Даже час спустя привкус Меггезона не оставил его, в воздухе призрак мяты. Слотроп лежит с Дарлин, Отвратные Английские Конфетные Манёвры в прошлом, его пах притиснут к её тёплому заду. Единственной конфета, которую он не попробовал—м-с Квод её заныкала—оказалась Райское Пламя, та знаменитая сладость по дорогой цене и переменчивого вкуса—для одного как «солёная слива», для другого «искусственные вишни»… «засахаренные фиалки»… «Ворчестерский соус»… «патока с перцем»… сколько угодно подобных определений, уверенных, кратких, никогда длиннее, чем пара слов—напоминают описание отравляющих и одуряющих газов в тренировочных инструкциях, «кисло-сладкий баклажан» самое, пожалуй, длинное на данный момент. Райское Пламя сегодня оперативно вымерло и в 1945 его вряд ли можно найти: во всяком случает среди залитых солнцем магазинов и полированных витрин Бонд-Стрит или развалин Белгравии. Но время от времени какая-то да и всплывёт в местах обычно не торгующих кондитерскими товарами: спокойно, в глубине больших стеклянных банок затуманенных временем, среди других подобных предметов, иногда просто одна конфета на всю банку, почти скрытая окружающими турмалинами в Немецком золоте, резными эбонитовыми напёрстками из прошлого столетия, за шпильками, частями клапанов, резьбовыми запчастями от непонятных музыкальных инструментов, радиодеталями из канифоли и меди, которую Война, в своей ненасытном, всеобгладывающем поглощении не успела слизнуть в темноту… В местах, чья тишь не нарушается слишком громким звуком автомобильных моторов, а снаружи деревья вдоль улицы. Комнаты глубже, а лица, проявляясь в свете, что падает сквозь застеклённую крышу, старше, желтее, дряхлее...
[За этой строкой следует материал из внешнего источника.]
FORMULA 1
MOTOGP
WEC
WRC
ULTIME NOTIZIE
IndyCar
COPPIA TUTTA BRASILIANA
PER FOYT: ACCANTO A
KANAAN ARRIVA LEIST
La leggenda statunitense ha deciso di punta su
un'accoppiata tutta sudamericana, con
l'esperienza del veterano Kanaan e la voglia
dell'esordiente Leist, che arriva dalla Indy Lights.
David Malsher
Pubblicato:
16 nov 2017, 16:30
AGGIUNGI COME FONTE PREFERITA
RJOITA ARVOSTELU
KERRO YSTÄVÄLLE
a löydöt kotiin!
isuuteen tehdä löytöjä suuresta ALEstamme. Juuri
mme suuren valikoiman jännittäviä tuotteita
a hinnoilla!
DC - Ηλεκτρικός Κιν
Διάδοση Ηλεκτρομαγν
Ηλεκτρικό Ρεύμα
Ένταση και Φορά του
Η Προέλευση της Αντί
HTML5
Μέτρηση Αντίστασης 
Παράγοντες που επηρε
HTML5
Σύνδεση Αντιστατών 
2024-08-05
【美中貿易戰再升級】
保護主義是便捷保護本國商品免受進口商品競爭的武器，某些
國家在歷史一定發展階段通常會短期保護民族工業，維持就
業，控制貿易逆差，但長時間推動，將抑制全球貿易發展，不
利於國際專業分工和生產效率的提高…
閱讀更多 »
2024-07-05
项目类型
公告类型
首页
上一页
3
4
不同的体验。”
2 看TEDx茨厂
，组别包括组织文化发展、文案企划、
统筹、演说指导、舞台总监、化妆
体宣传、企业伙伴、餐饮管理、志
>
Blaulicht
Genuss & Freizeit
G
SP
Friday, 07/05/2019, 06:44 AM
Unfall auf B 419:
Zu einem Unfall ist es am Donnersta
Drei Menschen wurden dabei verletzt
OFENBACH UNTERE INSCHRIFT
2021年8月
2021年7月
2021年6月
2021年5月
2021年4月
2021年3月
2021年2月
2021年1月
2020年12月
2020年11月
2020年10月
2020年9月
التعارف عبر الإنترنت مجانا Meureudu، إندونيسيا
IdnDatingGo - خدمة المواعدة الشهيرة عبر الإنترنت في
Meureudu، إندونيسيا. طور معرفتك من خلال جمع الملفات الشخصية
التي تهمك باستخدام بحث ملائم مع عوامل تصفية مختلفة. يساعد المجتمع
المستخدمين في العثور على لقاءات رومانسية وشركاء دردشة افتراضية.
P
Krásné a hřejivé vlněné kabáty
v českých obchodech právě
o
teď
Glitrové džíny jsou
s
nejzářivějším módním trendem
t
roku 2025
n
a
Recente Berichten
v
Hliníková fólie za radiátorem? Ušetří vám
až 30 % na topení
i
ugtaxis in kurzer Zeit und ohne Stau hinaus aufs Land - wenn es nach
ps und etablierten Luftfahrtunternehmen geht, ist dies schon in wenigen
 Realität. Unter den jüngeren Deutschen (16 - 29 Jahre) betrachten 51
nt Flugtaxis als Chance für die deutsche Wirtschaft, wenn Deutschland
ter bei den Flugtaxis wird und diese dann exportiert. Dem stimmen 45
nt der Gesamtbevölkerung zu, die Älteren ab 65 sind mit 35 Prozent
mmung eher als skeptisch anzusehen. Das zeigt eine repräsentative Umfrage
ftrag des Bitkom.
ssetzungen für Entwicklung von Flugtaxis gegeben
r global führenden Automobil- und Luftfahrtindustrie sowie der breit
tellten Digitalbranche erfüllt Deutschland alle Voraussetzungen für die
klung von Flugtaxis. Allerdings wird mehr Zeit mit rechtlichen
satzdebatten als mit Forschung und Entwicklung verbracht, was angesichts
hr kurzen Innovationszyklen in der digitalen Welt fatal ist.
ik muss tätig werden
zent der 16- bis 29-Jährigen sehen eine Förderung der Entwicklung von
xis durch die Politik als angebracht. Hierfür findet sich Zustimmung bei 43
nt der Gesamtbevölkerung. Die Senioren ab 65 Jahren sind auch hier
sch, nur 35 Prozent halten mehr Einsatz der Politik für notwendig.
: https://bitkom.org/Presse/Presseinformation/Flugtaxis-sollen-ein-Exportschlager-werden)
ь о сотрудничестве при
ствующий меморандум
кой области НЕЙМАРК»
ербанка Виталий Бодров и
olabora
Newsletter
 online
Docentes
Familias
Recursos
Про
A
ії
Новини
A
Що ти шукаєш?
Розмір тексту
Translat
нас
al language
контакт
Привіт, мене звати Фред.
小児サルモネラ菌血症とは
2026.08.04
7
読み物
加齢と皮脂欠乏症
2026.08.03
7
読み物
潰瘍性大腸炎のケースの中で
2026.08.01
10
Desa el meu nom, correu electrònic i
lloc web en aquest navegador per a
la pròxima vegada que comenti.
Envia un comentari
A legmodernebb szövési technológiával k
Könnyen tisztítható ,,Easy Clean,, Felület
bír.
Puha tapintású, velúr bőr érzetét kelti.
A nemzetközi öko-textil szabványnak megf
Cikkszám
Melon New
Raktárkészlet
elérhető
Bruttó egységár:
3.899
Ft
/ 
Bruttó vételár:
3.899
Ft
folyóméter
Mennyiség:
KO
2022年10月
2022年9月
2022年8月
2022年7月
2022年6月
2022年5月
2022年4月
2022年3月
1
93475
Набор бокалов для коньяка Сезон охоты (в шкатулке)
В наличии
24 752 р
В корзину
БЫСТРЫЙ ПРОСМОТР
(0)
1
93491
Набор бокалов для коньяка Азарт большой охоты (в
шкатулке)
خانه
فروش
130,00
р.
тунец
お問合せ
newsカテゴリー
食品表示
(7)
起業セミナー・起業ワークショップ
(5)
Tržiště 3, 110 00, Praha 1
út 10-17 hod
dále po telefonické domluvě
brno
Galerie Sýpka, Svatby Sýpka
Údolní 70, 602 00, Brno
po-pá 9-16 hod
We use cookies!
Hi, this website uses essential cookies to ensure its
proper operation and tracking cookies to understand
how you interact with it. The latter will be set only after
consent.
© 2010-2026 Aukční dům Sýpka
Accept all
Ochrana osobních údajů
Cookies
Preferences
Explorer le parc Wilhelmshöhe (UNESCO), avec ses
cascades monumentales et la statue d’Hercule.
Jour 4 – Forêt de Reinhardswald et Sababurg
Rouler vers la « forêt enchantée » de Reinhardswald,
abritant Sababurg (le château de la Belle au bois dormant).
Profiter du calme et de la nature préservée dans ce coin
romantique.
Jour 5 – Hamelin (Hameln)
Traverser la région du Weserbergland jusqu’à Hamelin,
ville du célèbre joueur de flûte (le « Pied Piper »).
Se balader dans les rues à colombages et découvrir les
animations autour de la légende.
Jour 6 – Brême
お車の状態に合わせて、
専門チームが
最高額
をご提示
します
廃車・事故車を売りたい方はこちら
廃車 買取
Поколыхиваясь около нулевой отметки между сном и бодрствованием, его полупоникший хуй всё ещё в ней, их обессиленные ноги согнуты под одинаковым углом… Комната углубляется в воду и прохладность. Где-то садится солнце. Света едва хватает различить тёмные веснушки у неё на спине. В гостиной, м-с Квод снится, что она вернулась в сады Бёрнмаута, в гущу рододендронов и нежданного дождя, Остин кричит Прикоснитесь к её горлу, Величество. Прикоснитесь! и Йрйё—самозванец, но настоящий король из какой-то весьма сомнительной семейной ветви узурпировавшей трон в результате интриг по поводу Бессарабии в 1878—Йрйё, в старомодном сюртуке с золотыми галунами поблескивающими на рукавах, склоняется к ней сквозь дождь навсегда излечить от золотухи королевским прикосновением, смотрится так же как на ротогравюре, в паре шагов позади, его милая Хризола, в серьёзном ожидании, вокруг них колошматит дождь, белая королевская рука вынута из перчатки, складывается, как бабочка, прикоснуться к впадинке на горле м-с Квод, чудотворное прикосновение, лёгкое… прикосновение…
Вспышка молнии—
И Слотроп зевает: – Который час?– а Дарлин всплывает из сна. И тут, без предупреждения, комната полна полдня, слепяще-белого, каждый волосок взбитый у неё на загривке отчётлив как днём, и сотрясение обрушивается на них, потрясая дом до его бедных косточек, ударяя в оконную занавеску, обернувшуюся чёрно-белой сеткой траурных карточек. Сверху, настигая, взвивается вой паденья ракеты, скорый поезд с высот вниз, в звенящую тишину. Снаружи лопается стекло, протяжный диссонанс цимбал дальше по улице. Член Слотропа подскочил, торча до боли. Для Дарлин, пробудившейся внезапно, сердце колотится, ладони и пальцы свело страхом, это торчание, разумеется, кажется частью белой вспышки, грохота. К тому времени, когда взрыв сошёл на красное постоянное мерцание за занавеской, её начинает удивлять… как одно с другим… но они уже в ебле по полной, и какая разница, а и ради Бога, почему бы и не быть хоть какой-то пользе от этого дурацкого Блица?
Но кто там, в просвете оранжевой занавески, сдерживает дыхание? Подсматривает? Ну и где же, по-вашему, составители карт, мастера слежки, упадёт следующая?